Jeff Lee sat patiently. Reading a magazine. Waiting for his moment to sign-up.
Even though Hobbs City Hall and the city clerk’s office opened at 8 a.m., Tuesday, the declaration of candidacy for the March 3 Municipal Election didn’t start until 9 a.m. There are five Hobbs municipal races taking place: Mayor, Hobbs Commission Districts 1, 2, and 3 and Hobbs Municipal Judge.
Lee, who arrived at City Hall about 10 minutes before 9 a.m. was the first of 9 candidates to file Tuesday. He and Mayor Sam Cobb were the only two residents to sign into the race.
There wasn’t much of a rush for sign-ins. The next candidate to do so was Municipal Judge Bobby Arther at 10 a.m. Arther was nominated by the Hobbs City Commission in September following the retirement of former municipal judge Ben Harrison. Two other residents also applied for the judge race, Kelly Wilson Jr. and Manuel Tersero.
All Commission incumbents filed their paperwork. District 2 Commissioner Chris Mills, who is actually out of the country, had fellow District 5 Commissioner Dwayne Penick file for him. District 3 Commissioner Patricia Taylor filed and will face challenger Larron Fields. District 1 Commissioner Marshall Newman also filed his paperwork in the early afternoon.
“There wasn’t much surprise in terms of candidates,” Hobbs City Clerk Jan Fletcher said. “Pretty much everyone who filed were residents who previously came by the clerk’s office to pick up a declaration for candidacy packet.”
With Tuesday complete, that leaves Mills and Newman without a current opponent, but that could change on Tuesday, Jan. 14
“We still have write-in candidate day on January 14,” Fletcher said. “So there is still a chance for residents to run for office.”
January 14 is also the deadline candidates can withdraw from their respective races.
Between now and Friday the candidate forms will be inspected and certified by clerk’s office officials. Then the candidates will be contacted with the determination if they qualify or not to run for office.
“We call them to make sure if they meet the criteria to be a candidate,” Fletcher said. “The drawing for ballot position will also take place on Friday by the Secretary of State and then we will notify the candidates of their ballot position.”
Along with Hobbs the communities of Lovington and Jal also held their respective candidate filing declarations.
Twelve people want to fill seven community leadership positions in Lovington and Jal. Barring any write-in candidates who must file next week, only one contested race resulted from the filings in Lovington. Filings in Jal resulted in six individuals seeking one of three, four-year term seats and two seeking a two-year term seat.
Jal Mayor Stephen Aldridge, whose position is not on the ballot this election, expressed his pleasure at the number of persons filing their candidacy.
“I’m always glad to see a number of people sign up for any position,” Aldridge said.
With three of Lovington’s five city commission positions up for election, all four-year terms, only residents in Districts 1, 2 and 4 will cast ballots in March. Qualified candidates must be residents of the district in which they run.
Incumbents David Trujillo of District 1 and Scott Gandy of District 4 will run unopposed. In District 2, Scott Boldt and Cesar Coronel will battle for the seat currently held by Arthur Sanchez. Sanchez was not available for comment.
Four of Jal’s six city council seats are up for election, with three designated as four-year terms and one as a two-year term. All positions are elected at large, meaning voters throughout the city will be able to cast ballots.
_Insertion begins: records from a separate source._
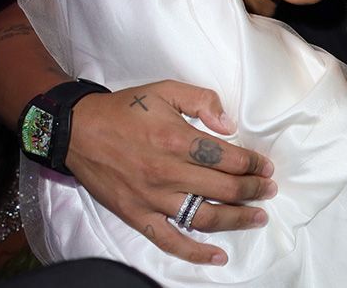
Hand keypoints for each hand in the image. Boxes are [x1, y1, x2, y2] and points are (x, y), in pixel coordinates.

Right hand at [66, 80, 275, 264]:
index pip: (229, 158)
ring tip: (258, 217)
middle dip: (254, 190)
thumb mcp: (166, 90)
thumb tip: (229, 125)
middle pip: (224, 188)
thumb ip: (202, 101)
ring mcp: (153, 198)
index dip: (254, 164)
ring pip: (204, 217)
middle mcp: (168, 172)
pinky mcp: (137, 216)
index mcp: (177, 139)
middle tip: (269, 190)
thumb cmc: (125, 109)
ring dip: (237, 219)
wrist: (77, 131)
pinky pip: (169, 240)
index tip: (266, 167)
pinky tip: (218, 256)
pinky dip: (195, 252)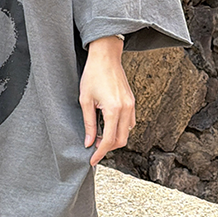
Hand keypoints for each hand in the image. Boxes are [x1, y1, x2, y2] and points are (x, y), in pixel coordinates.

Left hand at [79, 37, 135, 166]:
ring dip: (115, 138)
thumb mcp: (85, 101)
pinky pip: (129, 122)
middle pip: (121, 140)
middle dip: (108, 147)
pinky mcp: (132, 101)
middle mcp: (126, 109)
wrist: (106, 56)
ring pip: (127, 132)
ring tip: (99, 136)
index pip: (109, 140)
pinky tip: (108, 126)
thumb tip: (89, 142)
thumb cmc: (93, 74)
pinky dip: (120, 128)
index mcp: (114, 109)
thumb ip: (88, 124)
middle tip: (93, 148)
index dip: (100, 153)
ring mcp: (131, 105)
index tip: (92, 160)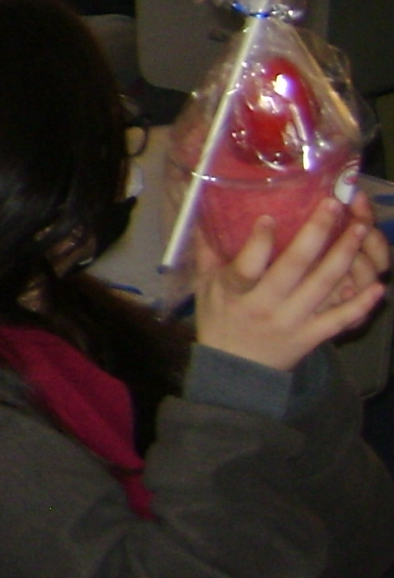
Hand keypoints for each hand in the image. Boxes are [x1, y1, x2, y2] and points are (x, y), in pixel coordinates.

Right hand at [194, 195, 387, 371]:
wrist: (235, 371)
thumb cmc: (219, 320)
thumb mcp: (204, 287)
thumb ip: (206, 252)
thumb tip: (202, 212)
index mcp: (235, 292)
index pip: (246, 266)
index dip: (259, 242)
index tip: (270, 216)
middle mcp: (265, 305)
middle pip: (294, 267)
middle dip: (316, 233)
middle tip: (333, 206)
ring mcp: (292, 321)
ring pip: (322, 286)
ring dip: (343, 255)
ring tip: (359, 229)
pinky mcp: (312, 336)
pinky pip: (340, 319)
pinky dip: (361, 305)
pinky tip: (378, 286)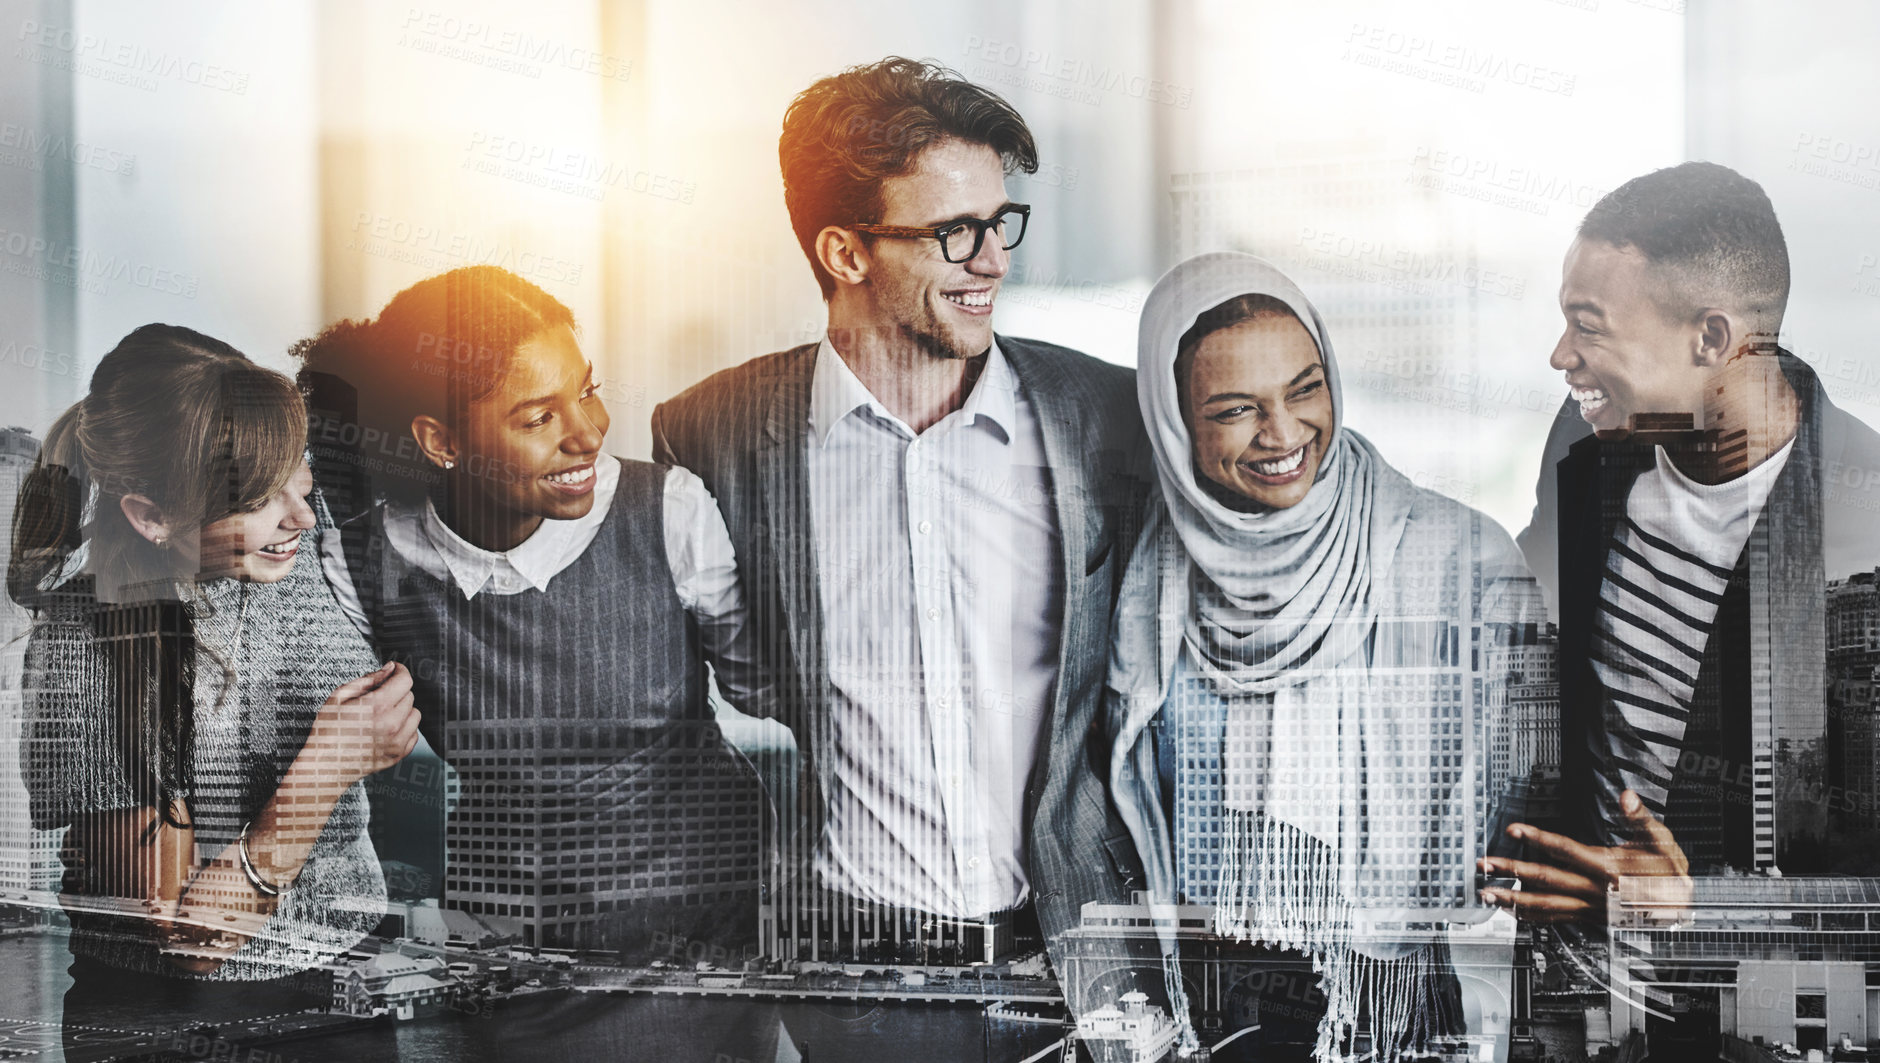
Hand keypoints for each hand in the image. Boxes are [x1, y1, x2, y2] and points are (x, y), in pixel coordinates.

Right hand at [302, 662, 419, 789]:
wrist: (324, 765)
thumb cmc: (327, 730)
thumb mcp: (339, 697)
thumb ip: (367, 679)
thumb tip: (389, 668)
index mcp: (377, 706)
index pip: (405, 680)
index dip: (400, 671)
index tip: (395, 670)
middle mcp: (392, 723)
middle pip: (409, 696)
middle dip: (396, 692)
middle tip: (378, 697)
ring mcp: (397, 741)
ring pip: (415, 715)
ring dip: (403, 710)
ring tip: (383, 714)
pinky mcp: (398, 754)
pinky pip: (414, 734)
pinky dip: (404, 729)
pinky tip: (387, 729)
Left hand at [1477, 789, 1691, 924]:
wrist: (1679, 908)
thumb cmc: (1668, 873)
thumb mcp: (1662, 842)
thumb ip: (1641, 819)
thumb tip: (1628, 797)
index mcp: (1608, 868)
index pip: (1565, 849)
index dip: (1538, 837)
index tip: (1515, 828)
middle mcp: (1594, 889)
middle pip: (1546, 879)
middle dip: (1512, 871)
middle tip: (1485, 865)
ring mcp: (1589, 906)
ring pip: (1546, 905)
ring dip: (1513, 899)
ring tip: (1487, 893)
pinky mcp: (1588, 916)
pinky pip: (1555, 918)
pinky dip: (1530, 916)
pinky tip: (1511, 910)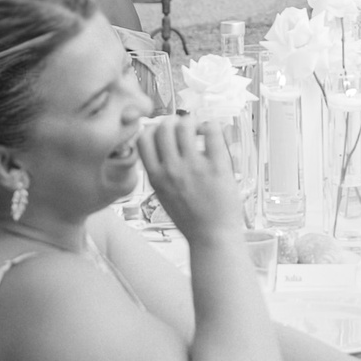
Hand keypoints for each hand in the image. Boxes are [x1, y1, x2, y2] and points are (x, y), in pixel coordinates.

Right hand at [139, 113, 242, 244]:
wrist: (212, 238)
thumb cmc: (190, 220)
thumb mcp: (164, 197)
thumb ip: (159, 174)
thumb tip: (159, 150)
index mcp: (156, 177)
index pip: (143, 138)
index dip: (153, 129)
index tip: (164, 133)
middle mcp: (172, 169)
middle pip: (164, 127)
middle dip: (174, 122)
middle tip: (185, 130)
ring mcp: (194, 167)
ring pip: (185, 125)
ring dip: (192, 123)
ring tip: (200, 131)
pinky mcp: (217, 167)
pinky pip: (212, 132)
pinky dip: (211, 126)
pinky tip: (213, 135)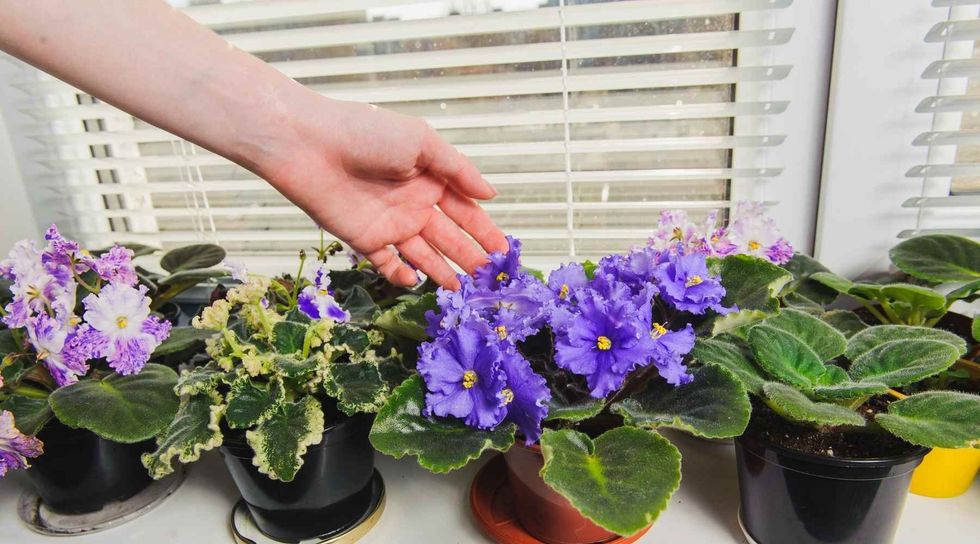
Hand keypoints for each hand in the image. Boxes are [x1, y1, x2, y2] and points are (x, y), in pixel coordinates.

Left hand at [258, 95, 507, 289]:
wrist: (309, 146)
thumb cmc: (367, 134)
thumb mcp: (422, 142)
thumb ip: (458, 170)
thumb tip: (492, 193)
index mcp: (431, 179)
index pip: (466, 211)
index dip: (485, 231)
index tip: (504, 252)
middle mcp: (414, 204)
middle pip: (449, 237)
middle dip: (471, 257)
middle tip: (492, 280)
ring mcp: (390, 225)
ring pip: (424, 255)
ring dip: (444, 271)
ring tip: (465, 291)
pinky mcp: (365, 240)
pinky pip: (388, 265)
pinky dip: (403, 276)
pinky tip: (418, 282)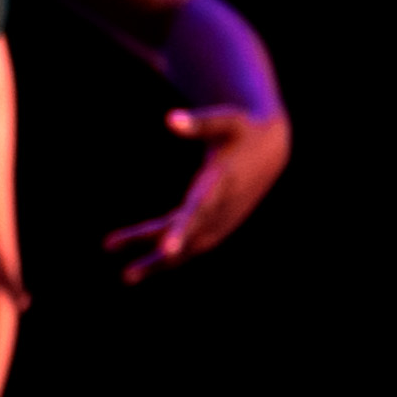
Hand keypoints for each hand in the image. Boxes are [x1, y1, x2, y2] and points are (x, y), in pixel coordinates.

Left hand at [106, 104, 286, 281]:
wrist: (271, 150)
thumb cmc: (243, 130)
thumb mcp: (226, 121)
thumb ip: (199, 123)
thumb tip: (170, 120)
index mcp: (222, 183)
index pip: (199, 210)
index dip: (182, 230)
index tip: (166, 250)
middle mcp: (221, 209)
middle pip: (185, 236)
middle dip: (157, 255)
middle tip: (127, 276)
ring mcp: (221, 221)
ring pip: (187, 248)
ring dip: (156, 262)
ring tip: (126, 276)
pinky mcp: (218, 225)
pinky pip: (190, 245)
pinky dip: (167, 255)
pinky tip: (141, 267)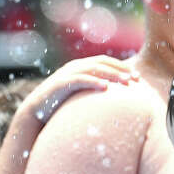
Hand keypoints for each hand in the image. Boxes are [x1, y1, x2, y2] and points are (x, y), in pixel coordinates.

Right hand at [23, 55, 138, 124]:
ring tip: (126, 82)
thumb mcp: (81, 95)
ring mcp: (67, 74)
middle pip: (102, 63)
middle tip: (136, 79)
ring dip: (111, 74)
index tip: (138, 77)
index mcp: (81, 67)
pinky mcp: (60, 84)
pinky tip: (106, 88)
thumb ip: (95, 91)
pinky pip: (80, 80)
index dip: (122, 67)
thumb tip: (116, 98)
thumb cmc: (61, 104)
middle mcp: (75, 67)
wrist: (36, 111)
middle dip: (120, 70)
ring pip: (93, 69)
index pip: (106, 62)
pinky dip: (94, 82)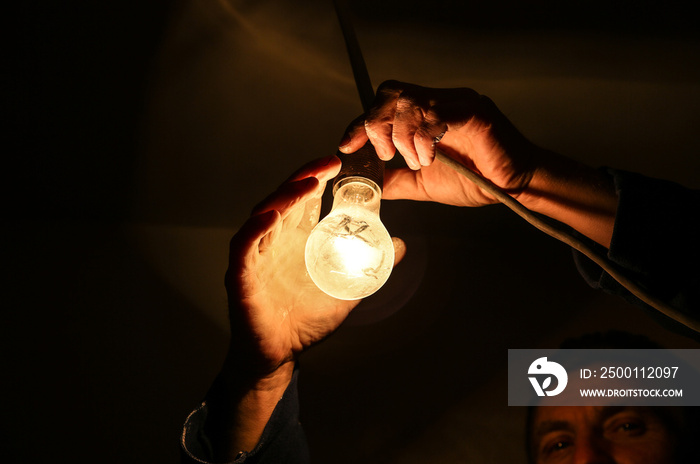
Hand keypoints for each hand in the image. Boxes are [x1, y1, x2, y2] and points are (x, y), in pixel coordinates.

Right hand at [204, 155, 404, 457]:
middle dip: (306, 178)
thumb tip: (399, 245)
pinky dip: (255, 230)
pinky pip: (244, 247)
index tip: (339, 163)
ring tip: (307, 183)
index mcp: (298, 239)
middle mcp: (275, 240)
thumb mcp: (347, 288)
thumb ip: (370, 266)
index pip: (306, 199)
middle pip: (286, 199)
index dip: (320, 178)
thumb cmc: (306, 319)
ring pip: (264, 215)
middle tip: (328, 163)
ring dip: (284, 197)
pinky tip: (270, 216)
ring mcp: (257, 256)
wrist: (279, 353)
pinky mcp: (242, 275)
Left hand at [339, 80, 538, 206]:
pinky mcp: (475, 112)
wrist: (514, 189)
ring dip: (403, 136)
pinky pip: (436, 114)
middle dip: (377, 124)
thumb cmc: (476, 181)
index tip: (347, 145)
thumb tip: (368, 183)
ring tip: (418, 161)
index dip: (360, 122)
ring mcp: (458, 102)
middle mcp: (441, 100)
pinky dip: (424, 139)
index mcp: (427, 112)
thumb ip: (396, 179)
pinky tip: (432, 158)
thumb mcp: (424, 182)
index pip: (384, 103)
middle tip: (386, 154)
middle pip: (391, 92)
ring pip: (410, 101)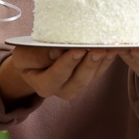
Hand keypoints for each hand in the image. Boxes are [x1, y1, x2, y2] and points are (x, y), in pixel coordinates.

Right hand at [0, 46, 115, 103]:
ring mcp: (78, 86)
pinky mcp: (89, 78)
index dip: (68, 63)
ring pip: (93, 76)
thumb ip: (36, 56)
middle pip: (79, 79)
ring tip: (111, 48)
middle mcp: (63, 90)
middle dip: (90, 63)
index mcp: (44, 86)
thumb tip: (56, 52)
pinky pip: (101, 71)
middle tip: (99, 49)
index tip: (77, 50)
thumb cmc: (28, 57)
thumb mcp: (23, 55)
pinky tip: (115, 48)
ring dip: (103, 62)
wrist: (35, 63)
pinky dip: (108, 59)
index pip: (57, 75)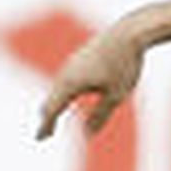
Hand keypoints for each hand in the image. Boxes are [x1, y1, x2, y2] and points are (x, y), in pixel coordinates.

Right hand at [37, 22, 145, 138]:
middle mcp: (66, 73)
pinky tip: (66, 93)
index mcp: (70, 84)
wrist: (130, 32)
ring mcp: (72, 63)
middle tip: (44, 134)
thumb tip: (87, 134)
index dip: (46, 126)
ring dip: (53, 104)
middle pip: (52, 99)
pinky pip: (66, 78)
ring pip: (58, 87)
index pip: (53, 110)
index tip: (40, 139)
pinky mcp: (80, 57)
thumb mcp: (116, 95)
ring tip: (50, 117)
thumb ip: (100, 116)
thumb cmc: (124, 65)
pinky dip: (62, 91)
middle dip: (48, 117)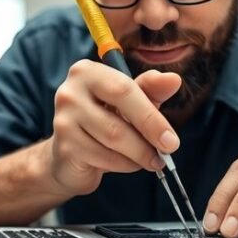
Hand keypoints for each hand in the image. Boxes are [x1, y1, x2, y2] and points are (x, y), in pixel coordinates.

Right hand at [46, 60, 180, 195]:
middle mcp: (70, 92)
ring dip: (139, 154)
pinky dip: (125, 164)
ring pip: (114, 141)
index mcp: (87, 72)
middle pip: (118, 118)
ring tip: (150, 158)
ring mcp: (63, 121)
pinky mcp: (64, 148)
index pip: (124, 90)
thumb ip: (151, 89)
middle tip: (168, 151)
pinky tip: (128, 162)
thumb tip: (174, 80)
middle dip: (148, 136)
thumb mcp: (131, 101)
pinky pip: (105, 159)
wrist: (71, 154)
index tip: (171, 138)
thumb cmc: (106, 119)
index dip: (151, 116)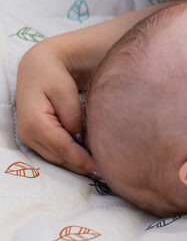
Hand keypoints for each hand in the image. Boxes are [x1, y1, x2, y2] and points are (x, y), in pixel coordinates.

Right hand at [16, 39, 96, 175]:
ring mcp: (28, 137)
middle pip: (59, 157)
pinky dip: (70, 157)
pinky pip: (54, 152)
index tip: (100, 168)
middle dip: (81, 166)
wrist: (38, 67)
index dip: (82, 160)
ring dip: (76, 164)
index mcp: (34, 122)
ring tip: (98, 170)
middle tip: (105, 174)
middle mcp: (27, 133)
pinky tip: (87, 160)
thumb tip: (78, 138)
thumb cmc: (53, 75)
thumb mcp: (64, 90)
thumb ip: (72, 115)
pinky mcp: (34, 138)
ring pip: (56, 158)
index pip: (62, 147)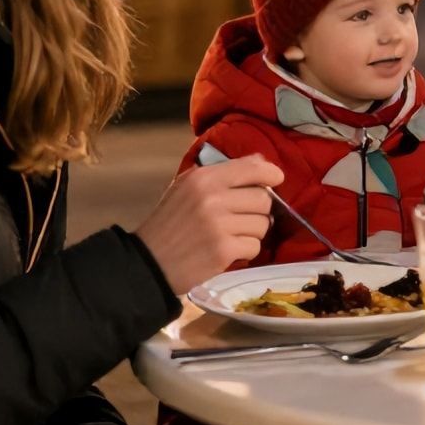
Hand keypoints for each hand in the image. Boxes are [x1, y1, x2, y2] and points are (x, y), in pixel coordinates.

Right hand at [136, 154, 283, 292]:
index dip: (270, 173)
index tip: (276, 179)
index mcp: (203, 177)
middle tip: (242, 218)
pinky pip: (255, 246)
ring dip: (252, 232)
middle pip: (263, 198)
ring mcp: (219, 225)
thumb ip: (221, 174)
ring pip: (263, 224)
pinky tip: (228, 250)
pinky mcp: (224, 251)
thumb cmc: (169, 223)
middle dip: (258, 210)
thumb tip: (260, 162)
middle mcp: (213, 197)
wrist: (147, 262)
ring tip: (231, 235)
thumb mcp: (186, 187)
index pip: (253, 167)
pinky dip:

Filing to fill four-year term seats were Cloyd Donald Smith, Brian Randall Gregg, Amelia Trevino, John Edwin Earp, Randy P. Chavez and Phillip G. Little. Current council members Melody Beckham and Mike Orr did not file for re-election. Of the candidates who filed for four-year terms, the top three vote-getters on Election Day will fill those seats.
A two-year term councilor seat in Jal is held by Rene Cervantes who was appointed to fill a vacancy last year after previous councilor Joe Cole resigned to take a supervisory position with the city. By state law, an appointed councilor must stand for a public vote during the next election. Stacey Ward filed her candidacy to compete with Cervantes for the seat in this election.
To qualify to run for the office, candidates must be registered voters residing in the district or city they hope to represent. Qualifications of each person filing must be determined before being placed on the ballot.
Early and absentee voting begins on Feb. 4. Early voting ends on Feb. 29. Online and email voter registration closes also on Feb. 4, but qualified electors may register in person until Feb. 29, when early voting ends.
After the municipal elections, the Lea County Commission is charged by state law to certify a canvas of the votes. Certification is scheduled for a special meeting of the commission on March 12.